Now why, and you know, why is it so hard to extract that world model out of language? Well, first of all, language is bigger than the universe because it is a discrete infinity. A discrete infinity means it has 26 letters, but the combinations of that are infinite. So you must look at it like a cosmic web of meaning, where words and sentences are interlinked into several dimensions across time, emotion and context. And then there are two confusing variables, ambiguities, words that have several meanings and long-term dependencies. That's the relationship between distant words.
So for 30, 40 years, we were like early astronomers, you know looking through a telescope and trying to gaze at a star and thereby missing the constellations and, and the galaxies that gave that star the structure and its meaning. But now, with Transformers and a parallel processing power, we can see as much as we can from the universe. We have the possibility to see that celestial dance between ambiguities and non-linearities and long-term dependencies, because we are sitting, you know ... we have have a front-row seat in the planetarium of human thought.
So what's next? Well, AGI is what everyone is talking about. Many parties, many people have opinions. Many people even have dates connected to it. I can give you a linguistic view. How how a linguist would do it.
First of all, everything that comes out of the system, you feed back in. And you do that with some human oversight so that you anonymize, you know, like, where it needs to be anonymized. Once you do that, you create a continuous cycle whereby the AI and human language are continuously negotiating meaning. This allows the AI to recursively self-learn.
Now, at some point, you know, there is a critical mass of human feedback. You know, it's enough. And then a tipping point has to arrive. Or let's say a phase transition has to arrive where the AI becomes self-sufficient in its learning. It doesn't need that much human information anymore. It will still always need it because we are evolving, but it will also evolve. So it will become autonomous and self-sufficient.

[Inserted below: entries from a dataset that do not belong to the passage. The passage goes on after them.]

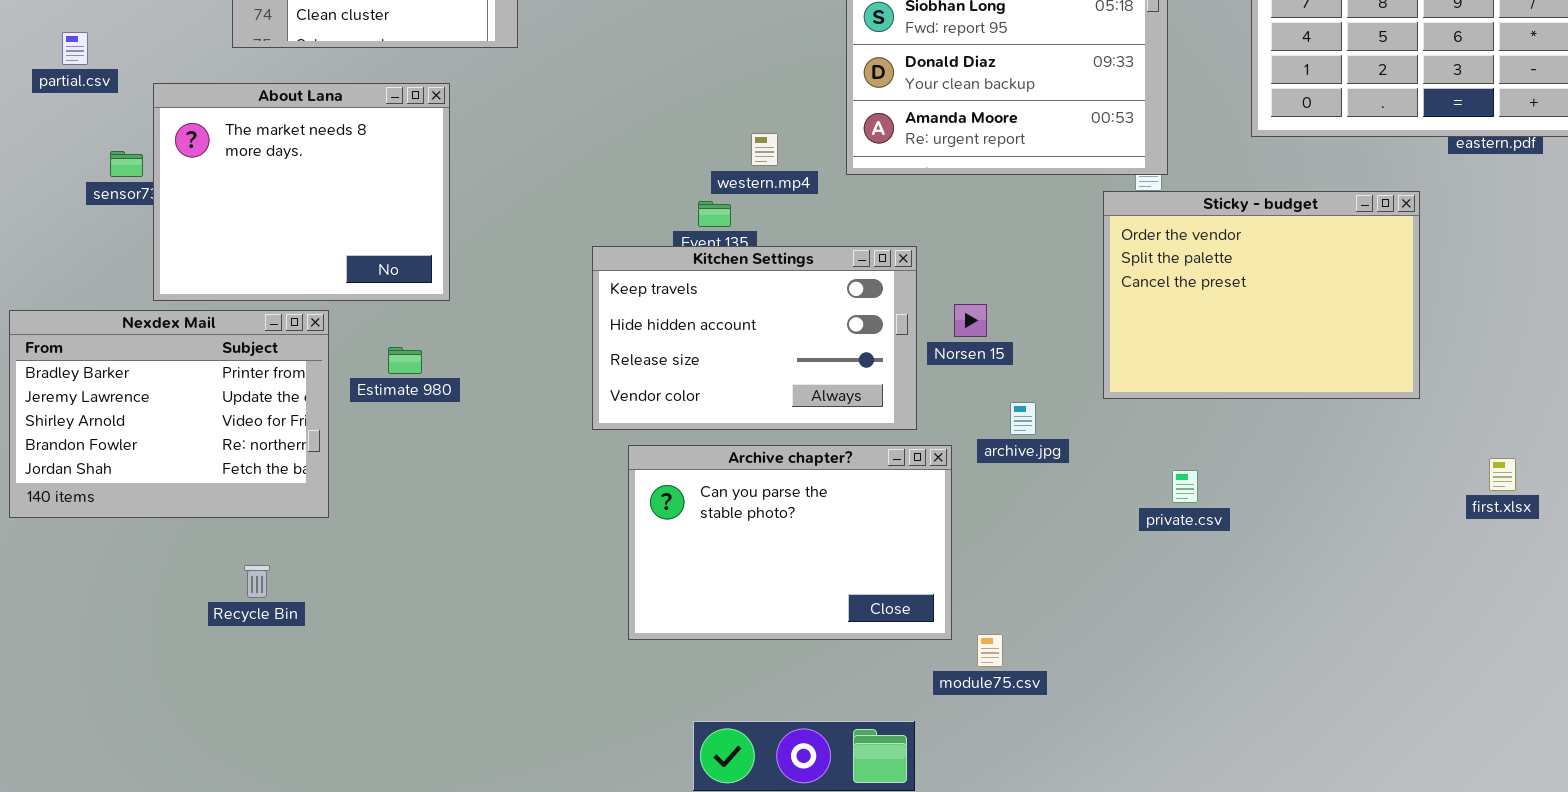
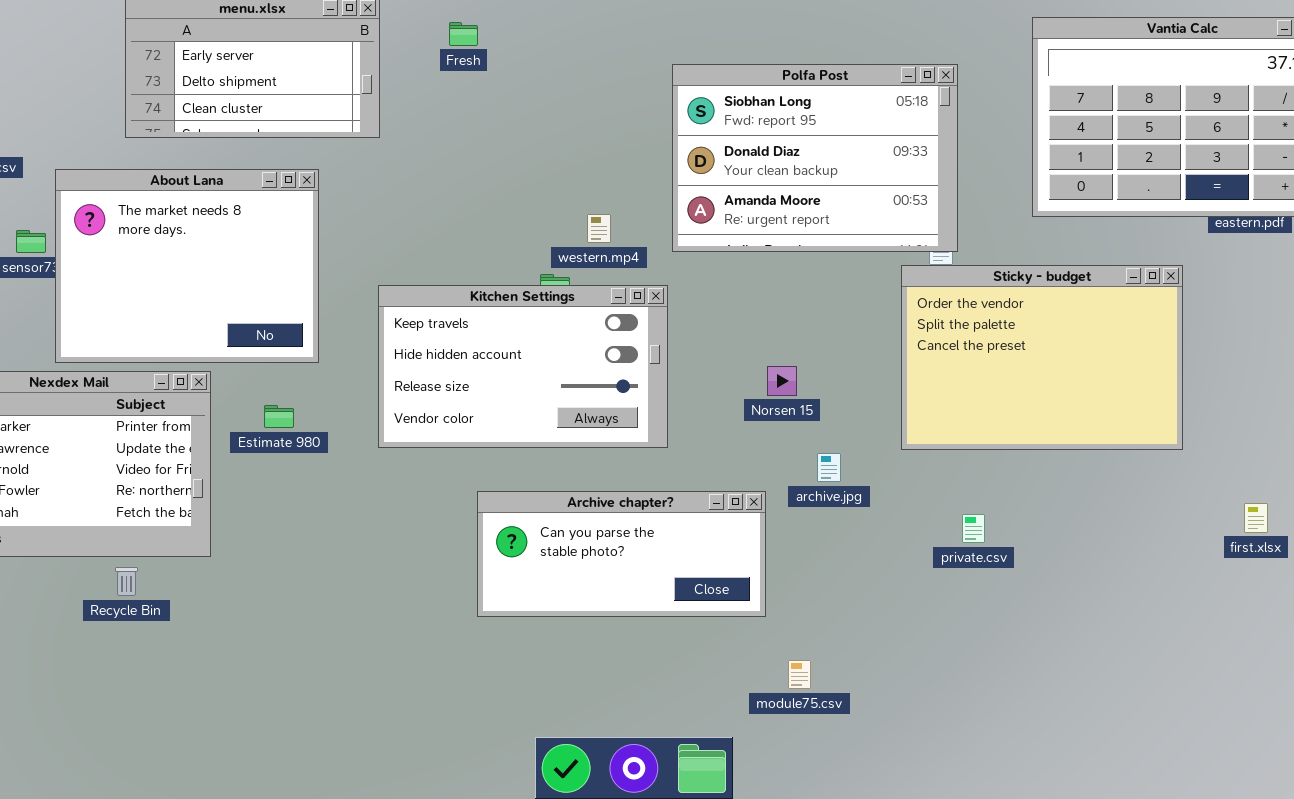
Kitchen Settings: [592,246,917,430] -> [378,285,668,448], moved
Archive chapter?: [628,445,952,640] -> [477,491,766,617], resized
Recycle Bin: [244,565,270,598] -> [115,567,138,596], moved

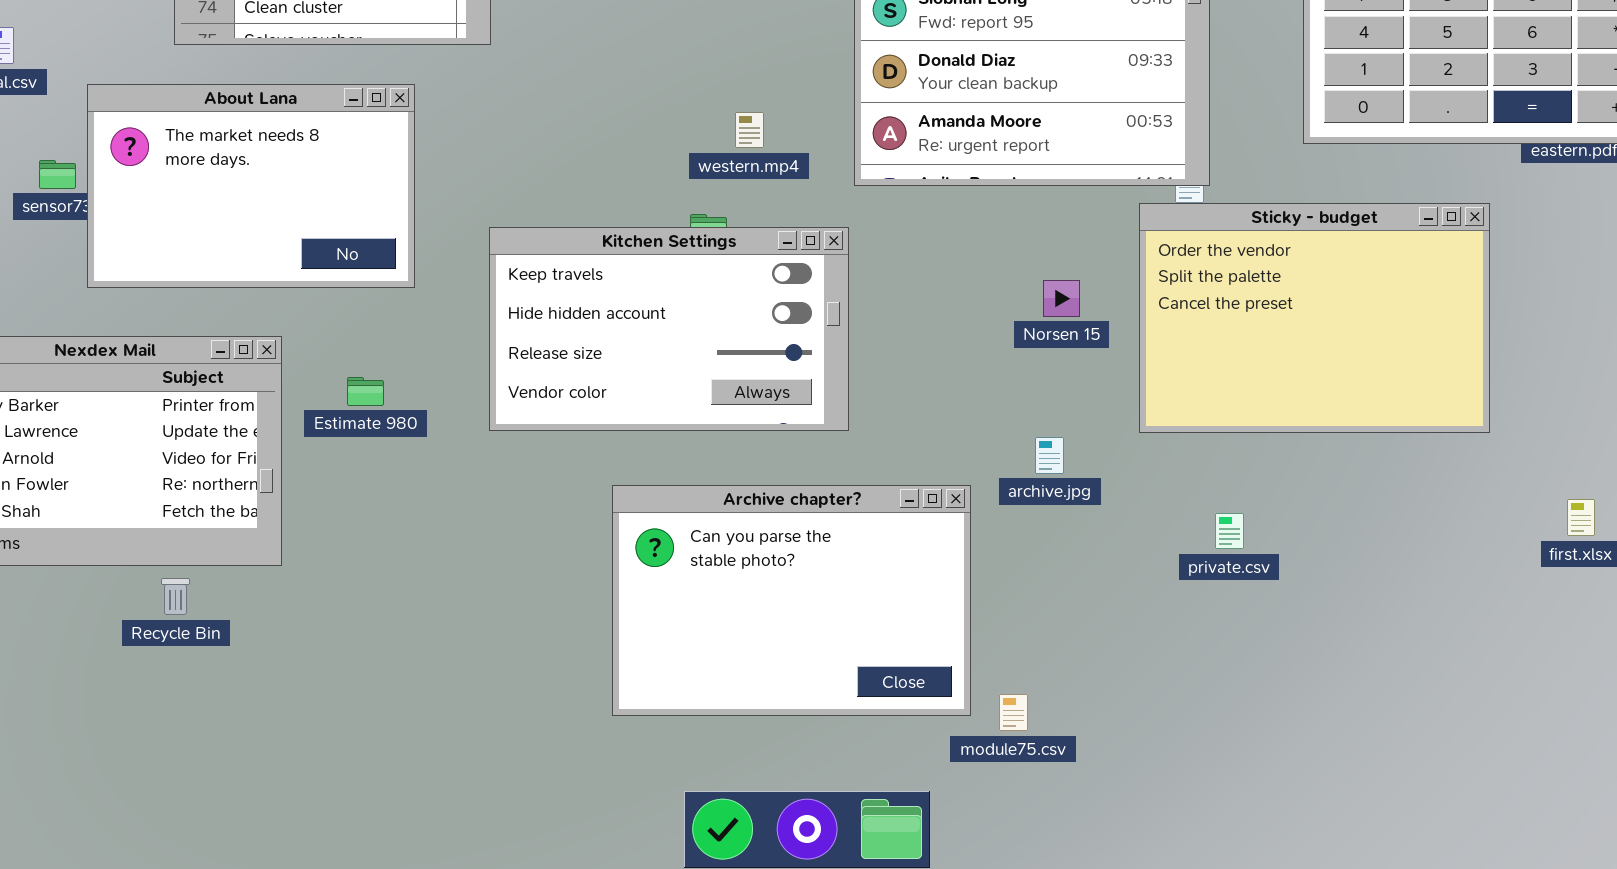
About Lana: [55,169,319,363] -> [87,84,415,288], resized
western.mp4: [587,214,611,243] -> [735,112,764,148], moved
Norsen 15: [767,366,797,396] -> [1043,280,1080,317], moved
Archive chapter?: [477,491,766,617] -> [612,485,971,716], resized

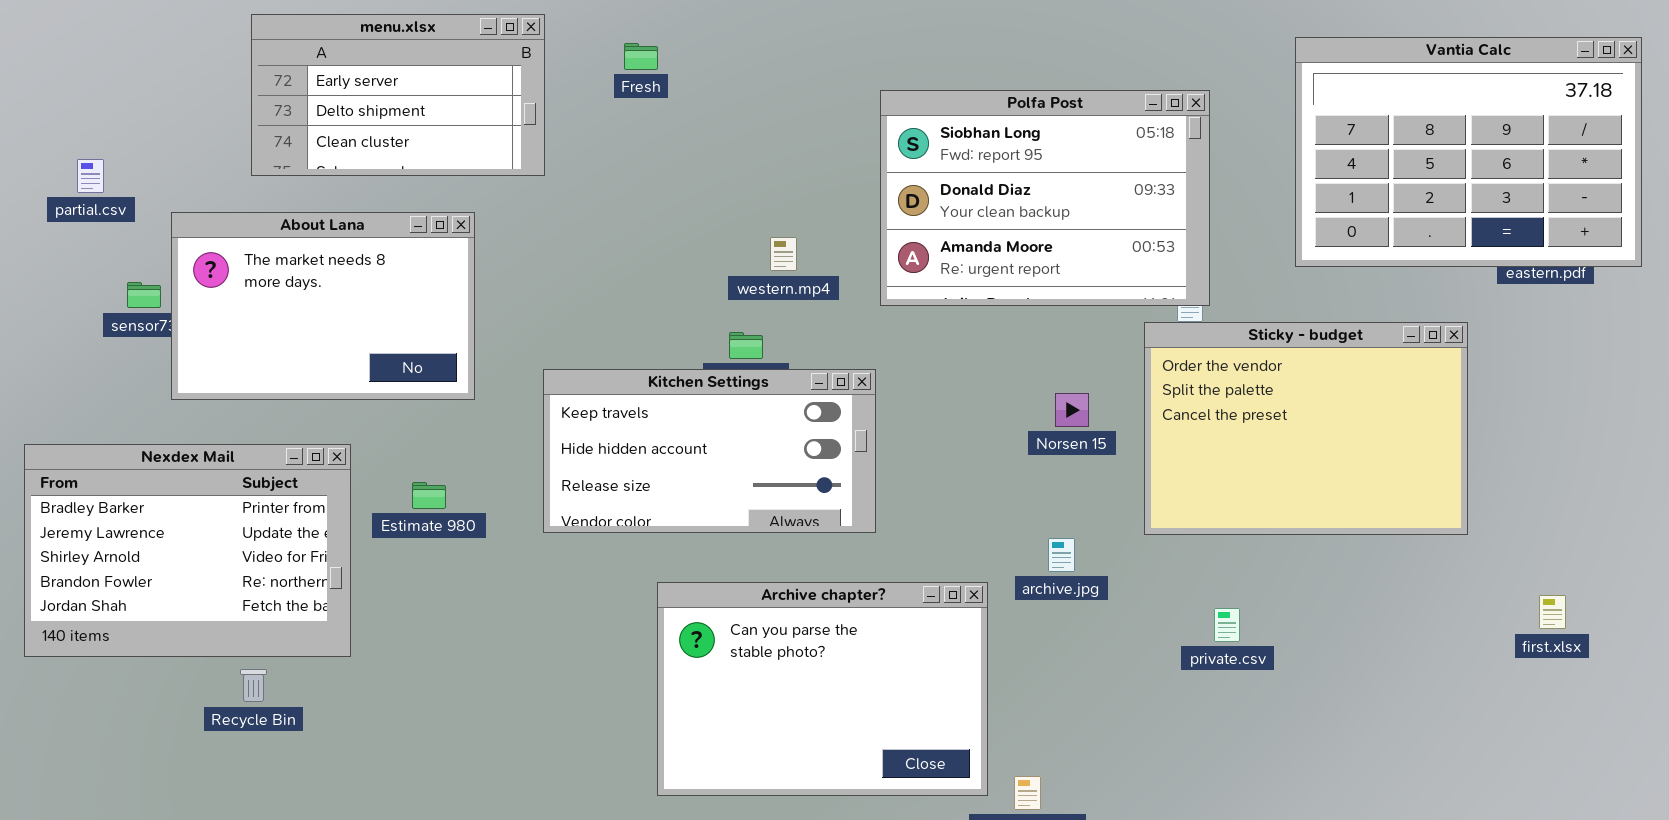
Kitchen Settings: [489,227,849,431] -> [543,369,876,533], resized

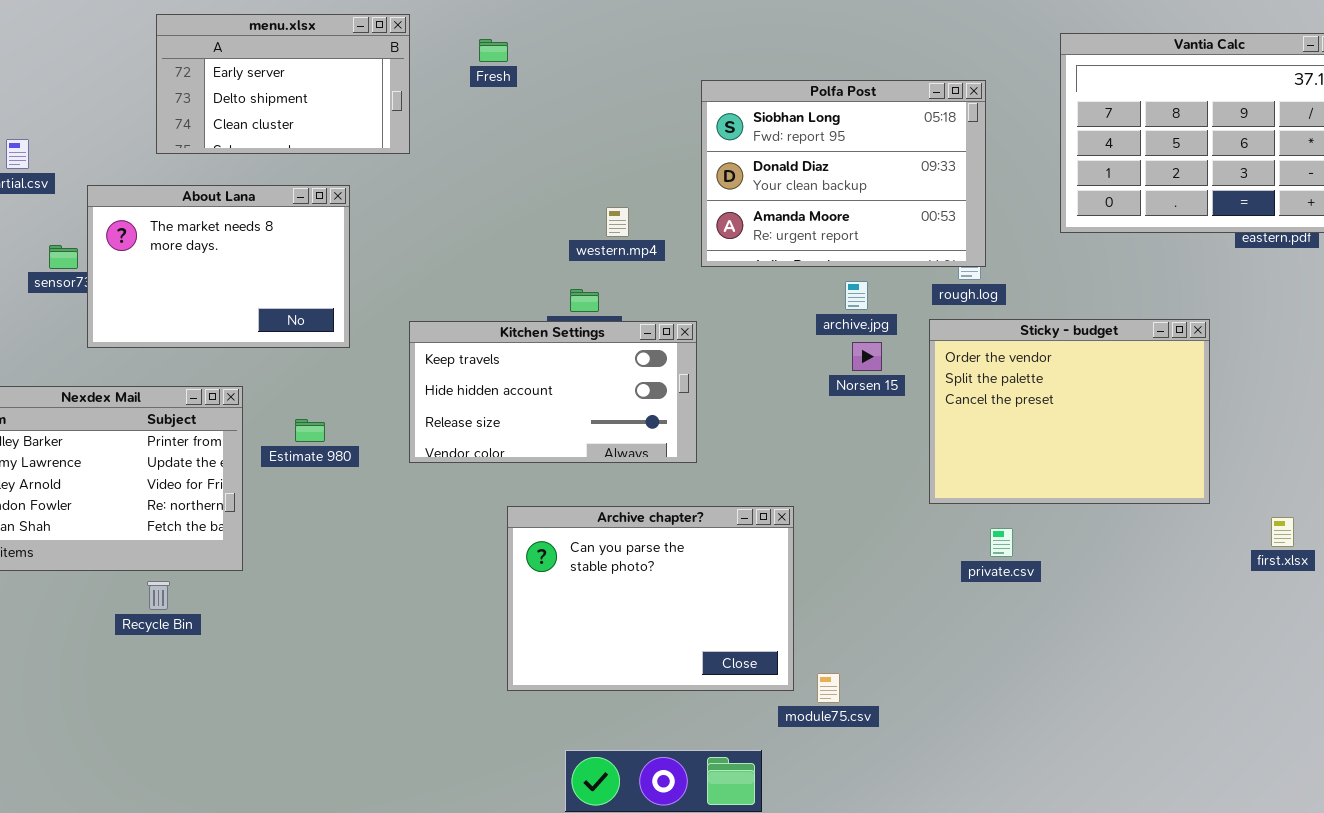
Sticky - budget: [1144,322,1468,535] -> [929,319,1210,504], moved
archive.jpg: [1048,538,1075,572] -> [845,281,868,310], moved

When it becomes autonomous and self-sufficient, that AI becomes unavoidable. You know, in French we have a word, "incontournable." You cannot really translate it in English, but you have to be there or you fall behind.
So more people will start to use it. And at that point, that AI will annex more domains with transfer learning. And that AI will become so complex, just like any adaptive complex system, it will become unpredictable. And then suddenly we humans will say, "Hey, it's human" and we will recognize it, you know? And we will probably call it alternative general intelligence, because you see, in the end, it comes to us. AGI is a philosophical question.
Now why do I think it is possible? Well ... We are the only animals whose language is complex enough to imagine the future and to create sophisticated tools to get there. We're pushers of boundaries, so it will happen.
Thank you.
(Applause)